The Master Plan
SUMMARY

What happens when science falls prey to a deadly political agenda?
Prehistory, according to Heinrich Himmler, had to be rewritten. The chief of the SS and the architect of the Nazi death camps was convinced that archeologists had long ignored the accomplishments of a primeval race of blond-haired, blue-eyed conquerors -- the Aryans. Himmler believed that Germany's ancestors had evolved in the icy barrens of the Arctic where they had ruled as an invincible master race. Now, he theorized, only in select parts of the world did some true Aryan blood remain.
Himmler's history was pure fiction, but his conviction was unshakeable. In 1935 he founded the Ahnenerbe -- a research institute to manufacture archaeological evidence for political purposes -- and set about recruiting a bizarre mix of adventurers, mystics, and reputable scholars to help rewrite all of human history.

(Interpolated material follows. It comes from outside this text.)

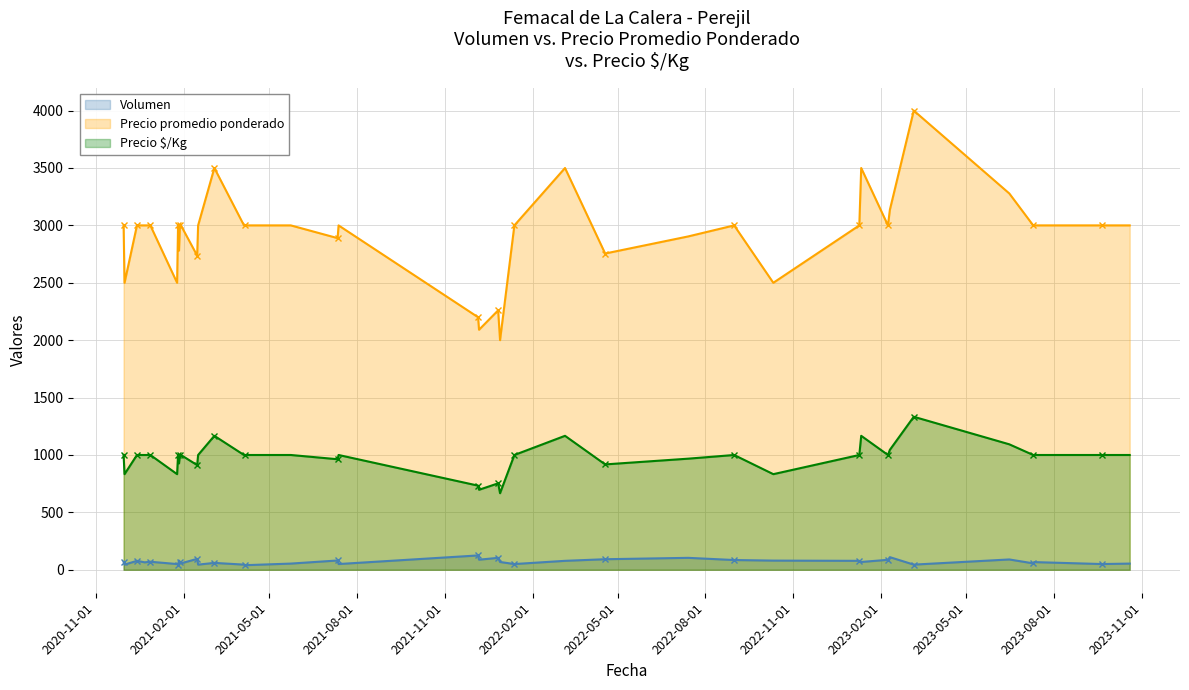

Which category has the lowest value across all series?

2021-04-06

Researchers were sent on public expeditions and secretive missions to Iraq, Finland, Tibet, and beyond, backed by the power of the Third Reich.
Drawing on extensive original research, Heather Pringle paints a compelling and sinister portrait of the Ahnenerbe and its role in the Holocaust, and reveals the German scientists and scholars who allowed their research to be used to justify extermination. Combining the energy and storytelling skill of the best fiction with the chilling detail of history, The Master Plan is a groundbreaking story of delusion and excess, of scientific and political abuse on a global scale.